**Directions:**
Copy, exactly and without additions, every line in the records below from the one holding "这样就算是模拟了一次事故。" through the one holding "- [《MySQL 库处于完全只读模式该如何设置？》](https://www.v2ex.com/t/692005)", both ends included.

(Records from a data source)
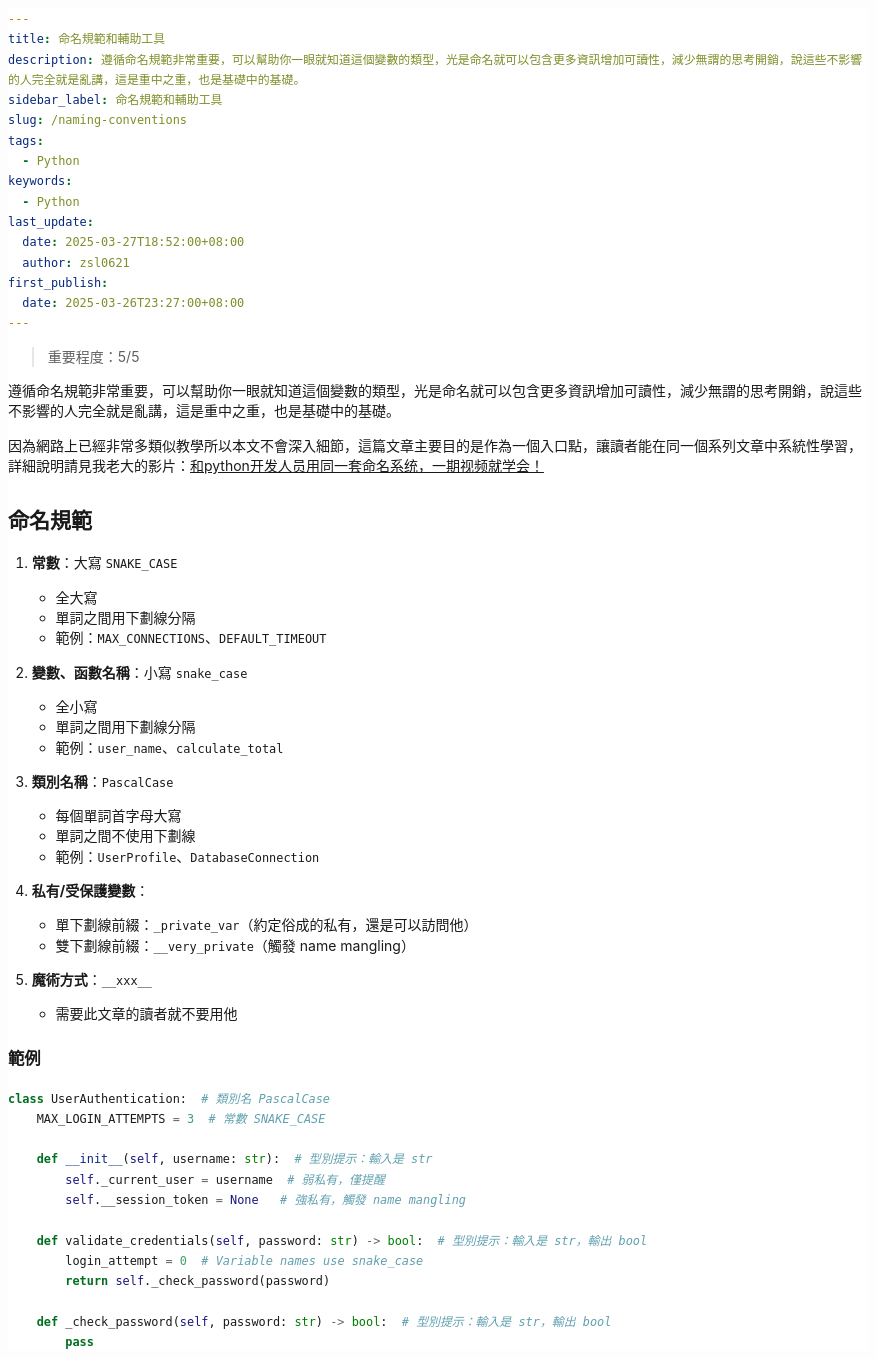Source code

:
 ```yaml
---
title: 命名規範和輔助工具
description: 遵循命名規範非常重要，可以幫助你一眼就知道這個變數的類型，光是命名就可以包含更多資訊增加可讀性，減少無謂的思考開銷，說這些不影響的人完全就是亂講，這是重中之重，也是基礎中的基礎。
sidebar_label: 命名規範和輔助工具
slug: /naming-conventions
tags:
  - Python
keywords:
  - Python
last_update:
  date: 2025-03-27T18:52:00+08:00
  author: zsl0621
first_publish:
  date: 2025-03-26T23:27:00+08:00
---
```


>重要程度：5/5

遵循命名規範非常重要，可以幫助你一眼就知道這個變數的類型，光是命名就可以包含更多資訊增加可讀性，減少無謂的思考開銷，說這些不影響的人完全就是亂講，這是重中之重，也是基礎中的基礎。

因為網路上已經非常多類似教學所以本文不會深入細節，這篇文章主要目的是作為一個入口點，讓讀者能在同一個系列文章中系統性學習，詳細說明請見我老大的影片：[和python开发人员用同一套命名系统，一期视频就学会！](https://www.youtube.com/watch?v=x6I8x-40w6k)

## 命名規範

1. **常數**：大寫 `SNAKE_CASE`
   - 全大寫
   - 單詞之間用下劃線分隔
   - 範例：`MAX_CONNECTIONS`、`DEFAULT_TIMEOUT`

2. **變數、函數名稱**：小寫 `snake_case`
   - 全小寫
   - 單詞之間用下劃線分隔
   - 範例：`user_name`、`calculate_total`

3. **類別名稱**：`PascalCase`
   - 每個單詞首字母大寫
   - 單詞之間不使用下劃線
   - 範例：`UserProfile`、`DatabaseConnection`

4. **私有/受保護變數**：
   - 單下劃線前綴：`_private_var`（約定俗成的私有，還是可以訪問他）
   - 雙下劃線前綴：`__very_private`（觸發 name mangling）

5. **魔術方式**：`__xxx__`
   - 需要此文章的讀者就不要用他

### 範例

```python
class UserAuthentication:  # 類別名 PascalCase
    MAX_LOGIN_ATTEMPTS = 3  # 常數 SNAKE_CASE

    def __init__(self, username: str):  # 型別提示：輸入是 str
        self._current_user = username  # 弱私有，僅提醒
        self.__session_token = None   # 強私有，觸發 name mangling

    def validate_credentials(self, password: str) -> bool:  # 型別提示：輸入是 str，輸出 bool
        login_attempt = 0  # Variable names use snake_case
        return self._check_password(password)

    def _check_password(self, password: str) -> bool:  # 型別提示：輸入是 str，輸出 bool
        pass
```
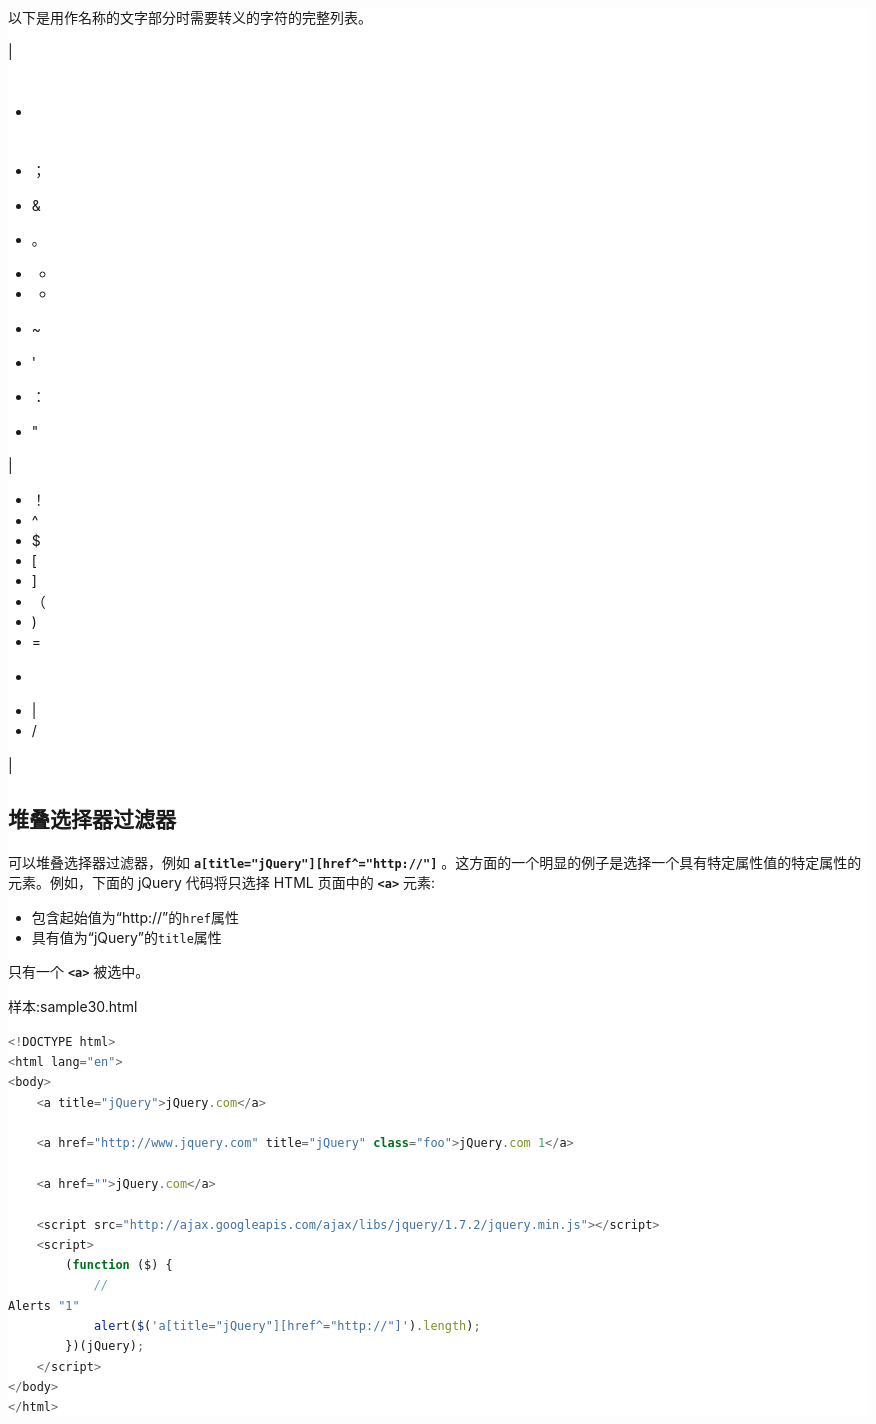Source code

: 以下是用作名称的文字部分时需要转义的字符的完整列表。

| 

*   #
*   ；
*   &

*   。
*   +
*   *
*   ~
*   '
*   ：
*   "

 | 

*   ！
*   ^
*   $
*   [
*   ]
*   （
*   )
*   =
*   >
*   &#124;
*   /

 |

## 堆叠选择器过滤器

可以堆叠选择器过滤器，例如 **`a[title="jQuery"][href^="http://"]`** 。这方面的一个明显的例子是选择一个具有特定属性值的特定属性的元素。例如，下面的 jQuery 代码将只选择 HTML 页面中的 **`<a>`** 元素:

*   包含起始值为“http://”的`href`属性
*   具有值为“jQuery”的`title`属性

只有一个 **`<a>`** 被选中。

样本:sample30.html

```js
<!DOCTYPE html>
<html lang="en">
<body>
    <a title="jQuery">jQuery.com</a>

    <a href="http://www.jquery.com" title="jQuery" class="foo">jQuery.com 1</a>

    <a href="">jQuery.com</a>

    <script src="http://ajax.googleapis.com/ajax/libs/jquery/1.7.2/jquery.min.js"></script>
    <script>
        (function ($) {
            //
Alerts "1"     
            alert($('a[title="jQuery"][href^="http://"]').length);
        })(jQuery);
    </script>
</body>
</html>

```

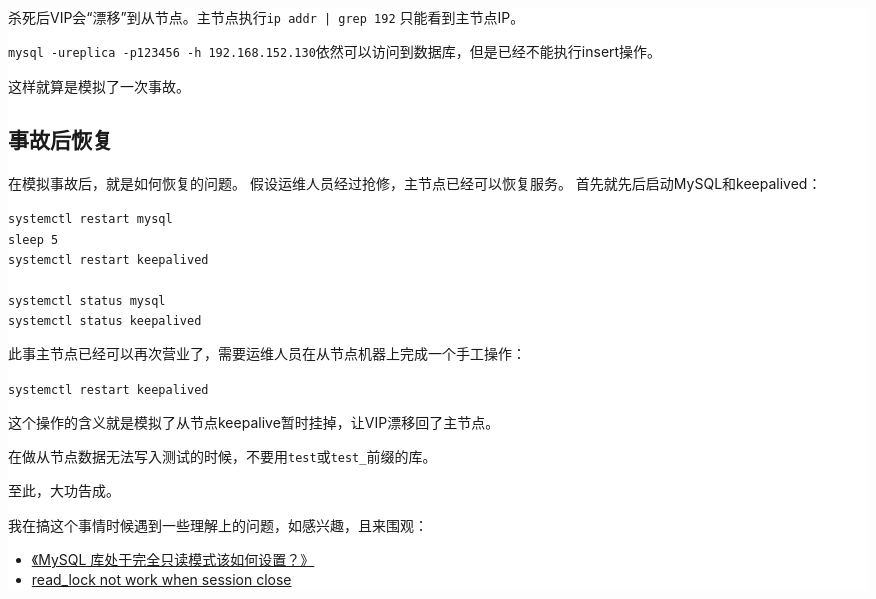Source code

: 杀死后VIP会“漂移”到从节点。主节点执行`ip addr | grep 192` 只能看到主节点IP。

`mysql -ureplica -p123456 -h 192.168.152.130`依然可以访问到数据库，但是已经不能执行insert操作。

这样就算是模拟了一次事故。

## 事故后恢复

在模拟事故后，就是如何恢复的问题。
假设运维人员经过抢修，主节点已经可以恢复服务。
首先就先后启动MySQL和keepalived：

```shell
systemctl restart mysql
sleep 5
systemctl restart keepalived

systemctl status mysql
systemctl status keepalived
```

此事主节点已经可以再次营业了，需要运维人员在从节点机器上完成一个手工操作：

```shell
systemctl restart keepalived
```

这个操作的含义就是模拟了从节点keepalive暂时挂掉，让VIP漂移回了主节点。

在做从节点数据无法写入测试的时候，不要用`test`或`test_`前缀的库。

至此，大功告成。


我在搞这个事情时候遇到一些理解上的问题，如感兴趣，且来围观：

- [《MySQL 库处于完全只读模式该如何设置？》](https://www.v2ex.com/t/692005)
- [read_lock not work when session close](https://www.reddit.com/r/mysql/comments/hv4x13/read_lock_not_work_when_session_close/)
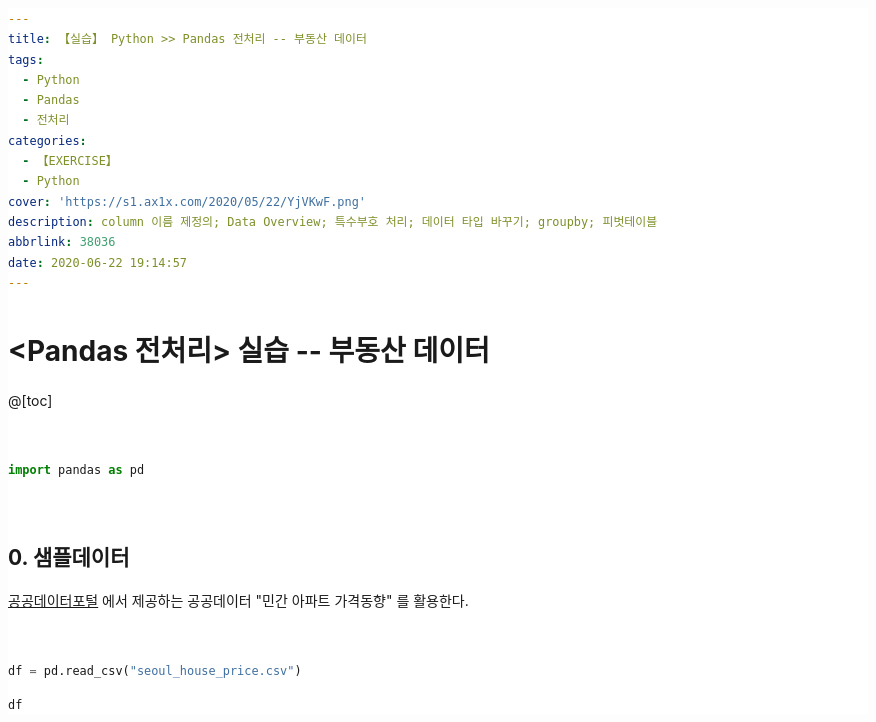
 ```yaml
---
title: 【실습】 Python >> Pandas 전처리 -- 부동산 데이터
tags:
  - Python
  - Pandas
  - 전처리
categories:
  - 【EXERCISE】
  - Python
cover: 'https://s1.ax1x.com/2020/05/22/YjVKwF.png'
description: column 이름 제정의; Data Overview; 특수부호 처리; 데이터 타입 바꾸기; groupby; 피벗테이블
abbrlink: 38036
date: 2020-06-22 19:14:57
---
```


# <Pandas 전처리> 실습 -- 부동산 데이터

@[toc]

<br />


```python
import pandas as pd
```

  <br />

## **0. 샘플데이터**

[공공데이터포털](https://www.data.go.kr/) 에서 제공하는 공공데이터 "민간 아파트 가격동향" 를 활용한다.

<br />


```python
df = pd.read_csv("seoul_house_price.csv")
```


```python
df
```


<div>
<style scoped>
    .dataframe tbody tr th:only-of-type {
        vertical-align: middle;
    }


    .dataframe tbody tr th {
        vertical-align: top;
    }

**Output of the exercise:**
这样就算是模拟了一次事故。

## 事故后恢复

在模拟事故后，就是如何恢复的问题。
假设运维人员经过抢修，主节点已经可以恢复服务。
首先就先后启动MySQL和keepalived：

```shell
systemctl restart mysql
sleep 5
systemctl restart keepalived

systemctl status mysql
systemctl status keepalived
```

此事主节点已经可以再次营业了，需要运维人员在从节点机器上完成一个手工操作：

```shell
systemctl restart keepalived
```

这个操作的含义就是模拟了从节点keepalive暂时挂掉，让VIP漂移回了主节点。

在做从节点数据无法写入测试的时候，不要用`test`或`test_`前缀的库。

至此，大功告成。


我在搞这个事情时候遇到一些理解上的问题，如感兴趣，且来围观：

- [《MySQL 库处于完全只读模式该如何设置？》](https://www.v2ex.com/t/692005)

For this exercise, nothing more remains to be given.